=== SET TASK ===
Gather and copy out every line of the records below that contains the string "lodie". Case counts.

══ LISTED RECORDS ══

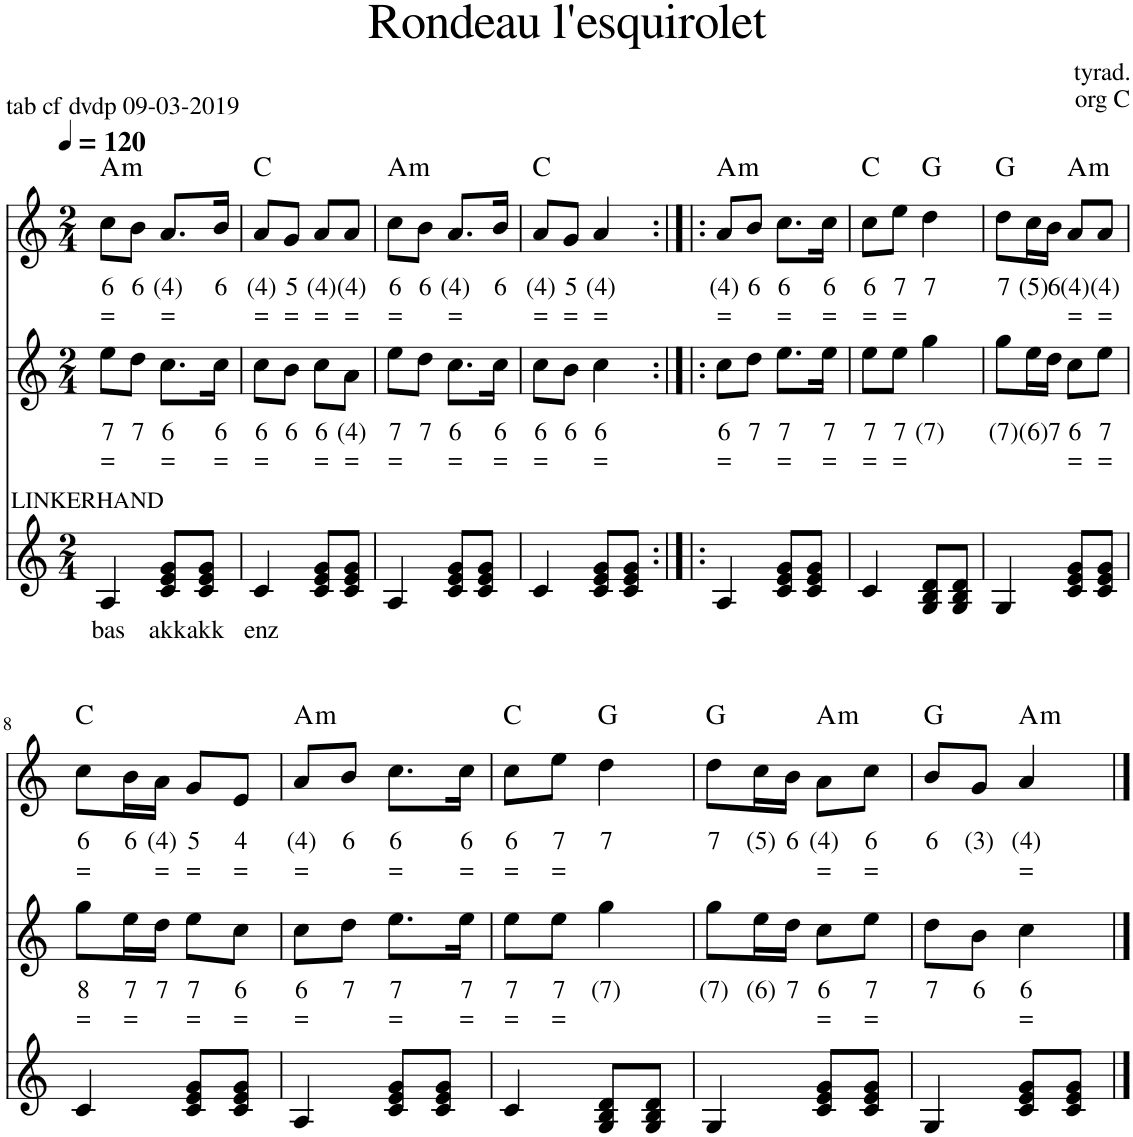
**kern	**text	**kern	**text	**text	**kern	**text	**text	**harte
*part3	*part3	*part2	*part2	*part2	*part1	*part1	*part1	*part1
*staff3	*staff3	*staff2	*staff2	*staff2	*staff1	*staff1	*staff1	*
*I"Stem	*	*I"Panfluit, Contrechant	*	*	*I"Panfluit, M�lodie	*	*	*
*clefG2	*	*clefG2	*	*	*clefG2	*	*	*
*k[]	*	*k[]	*	*	*k[]	*	*	*
*M2/4	*	*M2/4	*	*	*M2/4	*	*	*
*MM120	*	*MM120	*	*	*MM120	*	*	*
=1	=1	=1	=1	=1	=1	=1	=1	=1
!LO:TX:a:t=LINKERHAND	!	!	!	!	!	!	!	!
!	!LO:LY:b	!	!LO:LY:b	!LO:LY:b	!	!LO:LY:b	!LO:LY:b	!LO:H:kt=m
4A/	bas	8ee\L	7	=	8cc\L	6	=	A:min
!	!	!	!LO:LY:b	!	!	!LO:LY:b	!	!
.	.	8dd\J	7	.	8b\J	6	.	.
!	!LO:LY:b	!	!LO:LY:b	!LO:LY:b	!	!LO:LY:b	!LO:LY:b	!
8c/ 8e/ 8g/L	akk	8.cc\L	6	=	8.a/L	(4)	=	.
!	!LO:LY:b	!	!	!	!	!	!	!
8c/ 8e/ 8g/J	akk	.	.	.	.	.	.	.
!	!	!	!LO:LY:b	!LO:LY:b	!	!LO:LY:b	!	!
.	.	16cc\Jk	6	=	16b/Jk	6	.	.
=2	=2	=2	=2	=2	=2	=2	=2	=2
!	!LO:LY:b	!	!LO:LY:b	!LO:LY:b	!	!LO:LY:b	!LO:LY:b	!
4c/	enz	8cc\L	6	=	8a/L	(4)	=	C:maj
!	!	!	!LO:LY:b	!	!	!LO:LY:b	!LO:LY:b	!
.	.	8b\J	6	.	8g/J	5	=	.
!	!	!	!LO:LY:b	!LO:LY:b	!	!LO:LY:b	!LO:LY:b	!
8c/ 8e/ 8g/L	.	8cc\L	6	=	8a/L	(4)	=	.
!	!	!	!LO:LY:b	!LO:LY:b	!	!LO:LY:b	!LO:LY:b	!
8c/ 8e/ 8g/J	.	8a\J	(4)	=	8a/J	(4)	=	.
=3	=3	=3	=3	=3	=3	=3	=3	=3
!	!	!	!LO:LY:b	!LO:LY:b	!	!LO:LY:b	!LO:LY:b	!
4A/	.	8ee\L	7	=	8cc\L	6	=	.
!	!	!	!LO:LY:b	!	!	!LO:LY:b	!	!
.	.	8dd\J	7	.	8b\J	6	.	.
!	!	!	!LO:LY:b	!LO:LY:b	!	!LO:LY:b	!LO:LY:b	!
8c/ 8e/ 8g/L	.	8.cc\L	6	=	8.a/L	(4)	=	.
8c/ 8e/ 8g/J	.	.	.	.	.	.	.	.
!	!	!	!LO:LY:b	!LO:LY:b	!	!LO:LY:b	!	!
.	.	16cc\Jk	6	=	16b/Jk	6	.	.
=4	=4	=4	=4	=4	=4	=4	=4	=4
!	!	!	!LO:LY:b	!LO:LY:b	!	!LO:LY:b	!LO:LY:b	!
4c/	.	8cc\L	6	=	8a/L	(4)	=	.
!	!	!	!LO:LY:b	!	!	!LO:LY:b	!LO:LY:b	!
.	.	8b\J	6	.	8g/J	5	=	.
!	!	!	!LO:LY:b	!LO:LY:b	!	!LO:LY:b	!LO:LY:b	!
8c/ 8e/ 8g/L	.	4cc\	6	=	4a/	(4)	=	.
8c/ 8e/ 8g/J	.	.	.	.	.	.	.	.
=5:|!|:	=5:|!|:	=5:|!|:	=5:|!|:	=5:|!|:	=5:|!|:	=5:|!|:	=5:|!|:	=5:|!|:
!	!	!	!LO:LY:b	!LO:LY:b	!	!LO:LY:b	!LO:LY:b	!
4A/	.	8cc\L	6	=	8a/L	(4)	=	.
!	!	!	!LO:LY:b	!	!	!LO:LY:b	!	!
.	.	8dd\J	7	.	8b/J	6	.	.
!	!	!	!LO:LY:b	!LO:LY:b	!	!LO:LY:b	!LO:LY:b	!
8c/ 8e/ 8g/L	.	8.ee\L	7	=	8.cc\L	6	=	.
8c/ 8e/ 8g/J	.	.	.	.	.	.	.	.
!	!	!	!LO:LY:b	!LO:LY:b	!	!LO:LY:b	!LO:LY:b	!
.	.	16ee\Jk	7	=	16cc\Jk	6	=	.
=6	=6	=6	=6	=6	=6	=6	=6	=6
!	!	!	!LO:LY:b	!LO:LY:b	!	!LO:LY:b	!LO:LY:b	!
4c/	.	8ee\L	7	=	8cc\L	6	=	.
!	!	!	!LO:LY:b	!LO:LY:b	!	!LO:LY:b	!LO:LY:b	!
.	.	8ee\J	7	=	8ee\J	7	=	.
!	!	!	!LO:LY:b	!	!	!LO:LY:b	!	!
8G/ 8B/ 8d/L	.	4gg\	(7)	.	4dd\	7	.	.
8G/ 8B/ 8d/J	.	.	.	.	.	.	.	.
=7	=7	=7	=7	=7	=7	=7	=7	=7
!	!	!	!LO:LY:b	!	!	!LO:LY:b	!	!
4G/	.	8gg\L	(7)	.	8dd\L	7	.	.
!	!	!	!LO:LY:b	!	!	!LO:LY:b	!	!
.	.	16ee\L	(6)	.	16cc\L	(5)	.	.
!	!	!	!LO:LY:b	!	!	!LO:LY:b	!	!
.	.	16dd\JJ	7	.	16b\JJ	6	.	.
!	!	!	!LO:LY:b	!LO:LY:b	!	!LO:LY:b	!LO:LY:b	!
8c/ 8e/ 8g/L	.	8cc\L	6	=	8a/L	(4)	=	.
!	!	!	!LO:LY:b	!LO:LY:b	!	!LO:LY:b	!LO:LY:b	!
8c/ 8e/ 8g/J	.	8ee\J	7	=	8a/J	(4)	=	.
!!LO:LB:g=z
=8	=8	=8	=8	=8	=8	=8	=8	=8
!	!	!	!LO:LY:b	!LO:LY:b	!	!LO:LY:b	!LO:LY:b	!
4c/	.	8gg\L	8	=	8cc\L	6	=	.
!	!	!	!LO:LY:b	!LO:LY:b	!	!LO:LY:b	!	!
.	.	16ee\L	7	=	16b\L	6	.	.
!	!	!	!LO:LY:b	!	!	!LO:LY:b	!LO:LY:b	!
.	.	16dd\JJ	7	.	16a\JJ	(4)	=	.
!	!	!	!LO:LY:b	!LO:LY:b	!	!LO:LY:b	!LO:LY:b	!
8c/ 8e/ 8g/L	.	8ee\L	7	=	8g/L	5	=	.
!	!	!	!LO:LY:b	!LO:LY:b	!	!LO:LY:b	!LO:LY:b	!
8c/ 8e/ 8g/J	.	8cc\J	6	=	8e/J	4	=	.
=9	=9	=9	=9	=9	=9	=9	=9	=9
!	!	!	!LO:LY:b	!LO:LY:b	!	!LO:LY:b	!LO:LY:b	!
4A/	.	8cc\L	6	=	8a/L	(4)	=	.
!	!	!	!LO:LY:b	!	!	!LO:LY:b	!	!
.	.	8dd\J	7	.	8b/J	6	.	.
!	!	!	!LO:LY:b	!LO:LY:b	!	!LO:LY:b	!LO:LY:b	!
8c/ 8e/ 8g/L	.	8.ee\L	7	=	8.cc\L	6	=	.
8c/ 8e/ 8g/J	.	.	.	.	.	.	.	.
!	!	!	!LO:LY:b	!LO:LY:b	!	!LO:LY:b	!LO:LY:b	!
.	.	16ee\Jk	7	=	16cc\Jk	6	=	.
=10	=10	=10	=10	=10	=10	=10	=10	=10
!	!	!	!LO:LY:b	!LO:LY:b	!	!LO:LY:b	!LO:LY:b	!
4c/	.	8ee\L	7	=	8cc\L	6	=	.
!	!	!	!LO:LY:b	!LO:LY:b	!	!LO:LY:b	!LO:LY:b	!
.	.	8ee\J	7	=	8ee\J	7	=	.
!	!	!	!LO:LY:b	!	!	!LO:LY:b	!	!
8G/ 8B/ 8d/L	.	4gg\	(7)	.	4dd\	7	.	.
8G/ 8B/ 8d/J	.	.	.	.	.	.	.	.
=11	=11	=11	=11	=11	=11	=11	=11	=11
!	!	!	!LO:LY:b	!	!	!LO:LY:b	!	!
4G/	.	8gg\L	(7)	.	8dd\L	7	.	.
!	!	!	!LO:LY:b	!	!	!LO:LY:b	!	!
.	.	16ee\L	(6)	.	16cc\L	(5)	.	.
!	!	!	!LO:LY:b	!	!	!LO:LY:b	!	!
.	.	16dd\JJ	7	.	16b\JJ	6	.	.
!	!	!	!LO:LY:b	!LO:LY:b	!	!LO:LY:b	!LO:LY:b	!
8c/ 8e/ 8g/L	.	8cc\L	6	=	8a\L	(4)	=	.
!	!	!	!LO:LY:b	!LO:LY:b	!	!LO:LY:b	!LO:LY:b	!
8c/ 8e/ 8g/J	.	8ee\J	7	=	8cc\J	6	=	.
=12	=12	=12	=12	=12	=12	=12	=12	=12
!	!	!	!LO:LY:b	!	!	!LO:LY:b	!	!
4G/	.	8dd\L	7	.	8b/L	6	.	.
!	!	!	!LO:LY:b	!	!	!LO:LY:b	!	!
.	.	8b\J	6	.	8g/J	(3)	.	.
!	!	!	!LO:LY:b	!LO:LY:b	!	!LO:LY:b	!LO:LY:b	!
8c/ 8e/ 8g/L	.	4cc\	6	=	4a/	(4)	=	.
8c/ 8e/ 8g/J	.	.	.	.	.	.	.	.
==	==	==	==	==	==	==	==	==
*-	*-	*-	*-	*-	*-	*-	*-	*-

═══

=== FULL RESPONSE ===
*I"Stem	*	*I"Panfluit, Contrechant	*	*	*I"Panfluit, M�lodie	*	*	*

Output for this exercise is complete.